• Eliphaz Speaks: The Night Vision
• Eliphaz the Temanite's opening speech is examined in the Zohar (II:35b-36a) as counsel rooted in the sefira of Chesed (mercy) without the balancing force of Gevurah (judgment). His initial words -- "If someone ventures a word with you, will you be impatient?" -- show genuine compassion, but Chesed alone cannot diagnose a spiritual warfare scenario. The Zohar teaches that Eliphaz was a wise man who accessed real truth but applied it to the wrong situation.
• The night vision Eliphaz describes -- a spirit passing before his face, hair standing on end -- is treated in the Zohar (II:36a) as an actual encounter with a being from the Sitra Achra masquerading as revelation. The spirit's message ("Can a mortal be more righteous than God?") contains surface truth but is delivered by a source whose purpose is to confuse, not illuminate. The Zohar warns that the adversary frequently packages accurate theological statements inside deceptive frameworks.
• The Zohar (III:196a) connects Eliphaz's vision to the broader principle that beings from the "other side" can deliver prophecy-like experiences to those who are spiritually receptive but lack the protective armor of full Torah knowledge. Eliphaz had wisdom but not the specific discernment needed to distinguish between a heavenly messenger and an agent of the Sitra Achra. This is why the 613 mitzvot include specific protections against false prophecy.
• Eliphaz's assertion that "man is born to trouble as sparks fly upward" (5:7) is reframed in Zohar Chadash (Job, 64a) as a half-truth weaponized by incomplete understanding. Yes, the soul descends into a world of conflict -- but the purpose of that conflict is victory, not mere endurance. The Sitra Achra benefits when righteous people accept suffering as their inevitable lot rather than recognizing it as a battle to be won.
• The Zohar (II:36b) notes that Eliphaz's counsel ultimately serves the Satan's prosecution by implying that Job must have sinned to deserve his suffering. This retribution theology, while containing a kernel of truth about divine justice, misses the entire warfare dimension revealed in the heavenly court scene. The most dangerous lies in spiritual warfare are truths deployed in the wrong context, and Eliphaz's speech is the textbook case.
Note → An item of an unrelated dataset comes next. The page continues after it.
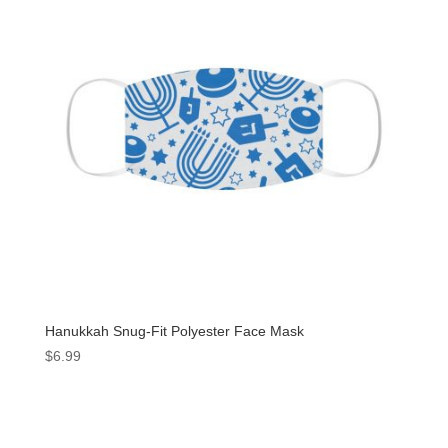
Hanukkah Snug-Fit Polyester Face Mask
$
6.99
• Eliphaz the Temanite speaks first, and the Talmud in Bava Batra 15b identifies him as a descendant of Esau — his wisdom carries the genetic imprint of the Edomite line, which possesses genuine prophetic capacity but filters it through the Sitra Achra's framework. His theology is not entirely wrong; it is subtly poisoned. He begins gently, but his gentleness serves a rigid retribution theology that will prove inadequate.
• Eliphaz reports a nighttime vision — a spirit passing before his face, making his hair stand on end — which the Talmud in Sanhedrin 89b compares to legitimate prophetic experience but notes that Eliphaz does not receive a direct divine communication. The spirit asks "Shall mortal man be more just than God?" which is true in isolation but deployed here to imply that Job must have sinned. The Sitra Achra often uses correct propositions in incorrect contexts.
• The teaching that "man is born to trouble as sparks fly upward" (chapter 5, but introduced conceptually here) is discussed in Berakhot 5a as a universal truth — suffering is inherent to embodied existence. Where Eliphaz goes wrong is in moving from this universal truth to a specific accusation: if suffering is universal, then Job's extraordinary suffering must reflect extraordinary sin. The logic is clean but the premise is false.
• Eliphaz's claim that the innocent never perish is directly contradicted by the book's own framing — Job is innocent, and God has said so. The Talmud in Bava Batra 15a preserves the tension: the friends speak as if the retribution principle is absolute, but the heavenly council scene has already revealed that it is not. The reader knows what the characters do not, which is the narrative architecture of the second heaven's concealment.
• The image of angels being charged with "folly" by God sets up a hierarchy the Talmud explores in Chagigah 15a — if even celestial beings are imperfect before the throne, how much more so mortal man. Eliphaz uses this to humble Job, but the implication cuts the other way: if angels can err, then the prosecuting angel's case against Job might itself be flawed. The heavenly court allows imperfect prosecution precisely to test the Tzaddik's endurance.